→ Excerpted passage
++++
Imagine we have a civil dispute; you get your lawyer, I get my lawyer, we go to a judge, and the judge makes a decision. Forced arbitration is if instead when we had a civil dispute, we just went to my lawyer, and my lawyer made the decision.
I can tell you with a high level of confidence that this is a Google PR stunt. Google executives conjured up a protest to force their hand acting against the interests of the board of directors and shareholders. Without a forced hand, executives would have been sued by shareholders for breaching fiduciary duties and terminated from their positions. The former executives would also forfeit their compensation packages because of acting so "unreasonably".
Executives wanted to end forced arbitration because it was unethical. They agreed that compelled arbitration was wrong. At the same time, no one was justifiably willing to give up a hard-earned career of a lifetime. Capitalism is not gentle to those who defy it.
This protest reads like a Pepsi commercial. They should win an Oscar this Sunday.
This post was flagged. I thought it was interesting and civilly stated. It may well be baseless or untrue but I think the readers can take it for whatever its worth to them.
If this change were 'orchestrated' to push through an ethical change that otherwise would have been hard to sell then I think that would also have been a laudable act just as well. Executives are also employees and should be free to collaborate with their colleagues for the benefit of all employees.
I don't see how the theory outlined in your post makes it a "PR stunt". You're just saying they wanted to do the right thing but needed political cover to be able to get it done. If anything that makes them look better.
It may also be because forced arbitration backfired on Google when they went after Anthony Levandowski. They claimed he took Waymo's trade secrets and went to Uber. But they can't sue him. They can only go to arbitration. And that's over and settled. They can only sue Uber.
++++
→ Written tasks
a: In the discussion of Google and forced arbitration, what did Google claim Anthony Levandowski took when he went to Uber?
b: Write the next part of the discussion of Google and forced arbitration, picking up right after its final sentence.
++++
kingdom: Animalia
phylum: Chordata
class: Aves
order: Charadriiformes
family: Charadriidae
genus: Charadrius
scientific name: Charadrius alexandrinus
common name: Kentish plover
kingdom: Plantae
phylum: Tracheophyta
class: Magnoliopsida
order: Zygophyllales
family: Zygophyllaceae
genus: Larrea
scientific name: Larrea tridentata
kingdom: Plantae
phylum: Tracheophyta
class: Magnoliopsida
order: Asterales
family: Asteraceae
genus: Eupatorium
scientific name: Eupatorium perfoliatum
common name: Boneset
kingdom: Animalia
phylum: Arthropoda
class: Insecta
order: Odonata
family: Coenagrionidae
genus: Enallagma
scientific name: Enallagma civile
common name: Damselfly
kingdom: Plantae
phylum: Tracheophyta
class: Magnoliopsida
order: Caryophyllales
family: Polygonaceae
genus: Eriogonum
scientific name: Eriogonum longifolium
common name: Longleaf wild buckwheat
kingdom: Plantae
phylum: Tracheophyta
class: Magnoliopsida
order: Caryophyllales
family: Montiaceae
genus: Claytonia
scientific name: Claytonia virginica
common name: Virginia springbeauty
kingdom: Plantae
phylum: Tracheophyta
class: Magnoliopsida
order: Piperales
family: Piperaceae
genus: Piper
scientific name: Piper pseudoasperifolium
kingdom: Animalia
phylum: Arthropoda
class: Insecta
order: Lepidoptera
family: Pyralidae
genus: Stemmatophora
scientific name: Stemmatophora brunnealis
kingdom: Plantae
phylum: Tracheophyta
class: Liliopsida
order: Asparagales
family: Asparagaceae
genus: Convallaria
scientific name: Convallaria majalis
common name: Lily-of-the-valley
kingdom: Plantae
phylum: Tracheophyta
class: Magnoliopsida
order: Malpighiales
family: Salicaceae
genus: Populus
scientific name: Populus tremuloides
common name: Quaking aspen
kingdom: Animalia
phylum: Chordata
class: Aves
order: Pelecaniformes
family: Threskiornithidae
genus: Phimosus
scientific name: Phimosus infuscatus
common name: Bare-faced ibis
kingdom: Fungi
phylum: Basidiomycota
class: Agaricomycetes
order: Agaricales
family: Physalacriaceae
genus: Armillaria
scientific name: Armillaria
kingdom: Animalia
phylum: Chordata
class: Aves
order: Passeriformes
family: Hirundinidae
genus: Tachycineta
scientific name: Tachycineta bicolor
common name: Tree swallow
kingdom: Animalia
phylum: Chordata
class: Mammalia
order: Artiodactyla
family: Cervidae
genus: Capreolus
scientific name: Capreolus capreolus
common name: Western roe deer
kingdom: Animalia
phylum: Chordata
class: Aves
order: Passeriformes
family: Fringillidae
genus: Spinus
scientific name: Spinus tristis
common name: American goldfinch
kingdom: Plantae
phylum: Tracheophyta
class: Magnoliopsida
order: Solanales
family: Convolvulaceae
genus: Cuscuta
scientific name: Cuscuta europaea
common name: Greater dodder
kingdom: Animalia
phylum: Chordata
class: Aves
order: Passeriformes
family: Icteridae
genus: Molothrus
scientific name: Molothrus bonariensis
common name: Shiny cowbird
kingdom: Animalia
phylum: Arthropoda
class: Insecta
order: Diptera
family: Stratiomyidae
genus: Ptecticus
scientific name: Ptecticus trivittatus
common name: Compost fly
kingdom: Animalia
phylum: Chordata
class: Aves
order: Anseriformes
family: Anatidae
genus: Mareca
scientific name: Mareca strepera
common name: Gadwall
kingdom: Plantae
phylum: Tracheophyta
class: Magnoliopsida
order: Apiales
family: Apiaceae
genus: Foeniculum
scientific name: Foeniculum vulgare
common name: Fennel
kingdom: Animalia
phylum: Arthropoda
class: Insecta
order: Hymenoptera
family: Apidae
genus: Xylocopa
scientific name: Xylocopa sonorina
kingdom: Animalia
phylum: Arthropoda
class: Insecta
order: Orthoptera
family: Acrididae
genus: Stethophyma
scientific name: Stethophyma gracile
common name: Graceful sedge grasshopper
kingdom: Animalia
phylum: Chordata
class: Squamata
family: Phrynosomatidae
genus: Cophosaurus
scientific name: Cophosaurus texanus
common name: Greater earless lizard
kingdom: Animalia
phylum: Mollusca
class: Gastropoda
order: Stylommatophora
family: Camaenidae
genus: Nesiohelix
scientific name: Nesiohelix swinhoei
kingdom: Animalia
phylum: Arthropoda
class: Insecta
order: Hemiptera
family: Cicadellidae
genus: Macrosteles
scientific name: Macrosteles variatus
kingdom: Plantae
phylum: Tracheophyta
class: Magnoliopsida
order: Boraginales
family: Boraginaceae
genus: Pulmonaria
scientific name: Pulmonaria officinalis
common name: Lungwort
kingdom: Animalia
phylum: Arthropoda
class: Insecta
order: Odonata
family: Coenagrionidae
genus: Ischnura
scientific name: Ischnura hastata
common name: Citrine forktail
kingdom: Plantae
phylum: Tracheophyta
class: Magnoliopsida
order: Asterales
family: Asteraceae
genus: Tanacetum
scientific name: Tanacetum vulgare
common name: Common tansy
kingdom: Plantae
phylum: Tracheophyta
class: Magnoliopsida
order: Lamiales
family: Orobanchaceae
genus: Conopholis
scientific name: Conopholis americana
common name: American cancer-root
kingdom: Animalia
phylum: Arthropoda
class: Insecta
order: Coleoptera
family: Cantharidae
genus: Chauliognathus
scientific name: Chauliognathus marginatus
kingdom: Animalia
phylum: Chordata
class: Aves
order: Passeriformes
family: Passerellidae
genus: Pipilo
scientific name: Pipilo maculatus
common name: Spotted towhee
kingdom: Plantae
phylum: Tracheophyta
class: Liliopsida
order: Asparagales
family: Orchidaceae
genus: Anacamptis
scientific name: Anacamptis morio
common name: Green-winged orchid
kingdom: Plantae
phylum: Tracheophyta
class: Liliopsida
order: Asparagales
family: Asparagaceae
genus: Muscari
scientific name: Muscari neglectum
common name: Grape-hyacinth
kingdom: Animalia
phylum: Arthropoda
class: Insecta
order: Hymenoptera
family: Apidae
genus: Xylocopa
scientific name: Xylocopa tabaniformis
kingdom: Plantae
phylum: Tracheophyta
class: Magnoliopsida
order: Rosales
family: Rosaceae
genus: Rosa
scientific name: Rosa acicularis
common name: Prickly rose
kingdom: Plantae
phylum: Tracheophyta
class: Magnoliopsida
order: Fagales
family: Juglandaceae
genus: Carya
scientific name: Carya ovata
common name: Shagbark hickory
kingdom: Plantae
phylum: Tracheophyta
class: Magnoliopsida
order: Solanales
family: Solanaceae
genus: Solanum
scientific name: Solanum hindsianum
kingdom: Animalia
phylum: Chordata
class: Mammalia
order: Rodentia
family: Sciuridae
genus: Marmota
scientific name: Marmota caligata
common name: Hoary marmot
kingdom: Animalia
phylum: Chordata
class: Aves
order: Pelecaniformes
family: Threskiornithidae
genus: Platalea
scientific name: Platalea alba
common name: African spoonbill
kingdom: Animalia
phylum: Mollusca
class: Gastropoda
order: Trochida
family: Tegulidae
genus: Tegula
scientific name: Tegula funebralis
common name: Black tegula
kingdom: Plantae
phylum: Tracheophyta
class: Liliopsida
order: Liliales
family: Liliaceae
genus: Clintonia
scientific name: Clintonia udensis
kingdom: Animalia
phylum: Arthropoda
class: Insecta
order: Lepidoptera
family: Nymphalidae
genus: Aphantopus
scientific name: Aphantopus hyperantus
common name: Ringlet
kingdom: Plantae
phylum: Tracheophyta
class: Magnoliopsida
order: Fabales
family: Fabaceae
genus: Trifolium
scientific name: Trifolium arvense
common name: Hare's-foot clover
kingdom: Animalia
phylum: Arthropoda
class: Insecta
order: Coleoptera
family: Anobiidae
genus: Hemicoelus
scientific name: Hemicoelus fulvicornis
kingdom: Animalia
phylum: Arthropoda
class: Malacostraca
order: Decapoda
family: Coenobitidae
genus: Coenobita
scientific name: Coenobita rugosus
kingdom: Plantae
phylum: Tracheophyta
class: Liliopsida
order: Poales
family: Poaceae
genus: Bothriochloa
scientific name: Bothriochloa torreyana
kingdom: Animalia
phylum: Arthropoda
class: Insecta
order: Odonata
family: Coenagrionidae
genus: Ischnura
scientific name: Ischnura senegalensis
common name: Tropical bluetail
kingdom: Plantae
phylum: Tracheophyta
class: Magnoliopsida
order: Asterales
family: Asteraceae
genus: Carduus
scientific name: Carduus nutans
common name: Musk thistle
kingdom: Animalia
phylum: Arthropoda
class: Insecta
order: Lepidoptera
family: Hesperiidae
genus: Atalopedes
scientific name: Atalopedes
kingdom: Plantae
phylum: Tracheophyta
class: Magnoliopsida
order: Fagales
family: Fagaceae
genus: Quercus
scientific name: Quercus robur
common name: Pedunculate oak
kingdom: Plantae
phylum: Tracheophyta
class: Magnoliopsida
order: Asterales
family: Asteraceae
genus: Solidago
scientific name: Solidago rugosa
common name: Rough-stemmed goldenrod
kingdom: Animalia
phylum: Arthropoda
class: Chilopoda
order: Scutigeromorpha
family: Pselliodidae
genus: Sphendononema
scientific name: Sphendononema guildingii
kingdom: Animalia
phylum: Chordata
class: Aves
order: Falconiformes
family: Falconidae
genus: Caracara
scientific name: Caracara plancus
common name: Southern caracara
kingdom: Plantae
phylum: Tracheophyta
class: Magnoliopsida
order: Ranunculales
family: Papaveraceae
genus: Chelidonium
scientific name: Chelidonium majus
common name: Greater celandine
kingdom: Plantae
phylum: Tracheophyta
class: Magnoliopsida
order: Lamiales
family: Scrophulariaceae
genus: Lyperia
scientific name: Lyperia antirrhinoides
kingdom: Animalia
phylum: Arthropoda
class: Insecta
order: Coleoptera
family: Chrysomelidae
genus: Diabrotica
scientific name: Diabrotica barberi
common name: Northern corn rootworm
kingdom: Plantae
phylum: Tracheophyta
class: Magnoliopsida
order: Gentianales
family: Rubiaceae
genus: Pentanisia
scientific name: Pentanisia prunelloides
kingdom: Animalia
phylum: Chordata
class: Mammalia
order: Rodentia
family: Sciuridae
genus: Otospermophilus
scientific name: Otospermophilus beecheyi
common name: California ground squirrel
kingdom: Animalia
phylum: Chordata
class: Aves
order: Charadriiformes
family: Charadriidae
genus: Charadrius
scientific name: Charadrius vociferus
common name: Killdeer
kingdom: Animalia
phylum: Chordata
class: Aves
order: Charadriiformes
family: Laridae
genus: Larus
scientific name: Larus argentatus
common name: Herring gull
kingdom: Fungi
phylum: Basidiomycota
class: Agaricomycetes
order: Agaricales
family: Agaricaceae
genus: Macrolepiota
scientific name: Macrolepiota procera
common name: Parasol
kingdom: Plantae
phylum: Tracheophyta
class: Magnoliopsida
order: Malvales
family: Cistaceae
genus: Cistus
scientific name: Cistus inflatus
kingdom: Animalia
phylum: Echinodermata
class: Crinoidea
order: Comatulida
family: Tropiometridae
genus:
++++
→ Task-by-task results
a: Waymo's trade secrets.

b:
Curious if any company offers a bonus for voluntary arbitration agreements? Pay out 1/2 their insurance costs saved. Fully market solution where everyone is acting of free will.
Whatever your thoughts about arbitration there is no denying that it's the quicker and cheaper method, what this unfortunate development accomplishes is enlarging the pool of well to do clients and plaintiffs for the lawyers to exploit.
In a related note: organized labor almost killed the US car industry, when economical foreign cars got popular, domestic car companies couldn't quickly make the necessary adjustments to compete with the foreign product largely because of the inertia of union agreements.
Labor unions are adversarial to change and innovation and especially in this era there is no place for them and hopefully automation will eradicate them completely, it's disheartening that many HN commenters would support such antiquated and inefficient agreements.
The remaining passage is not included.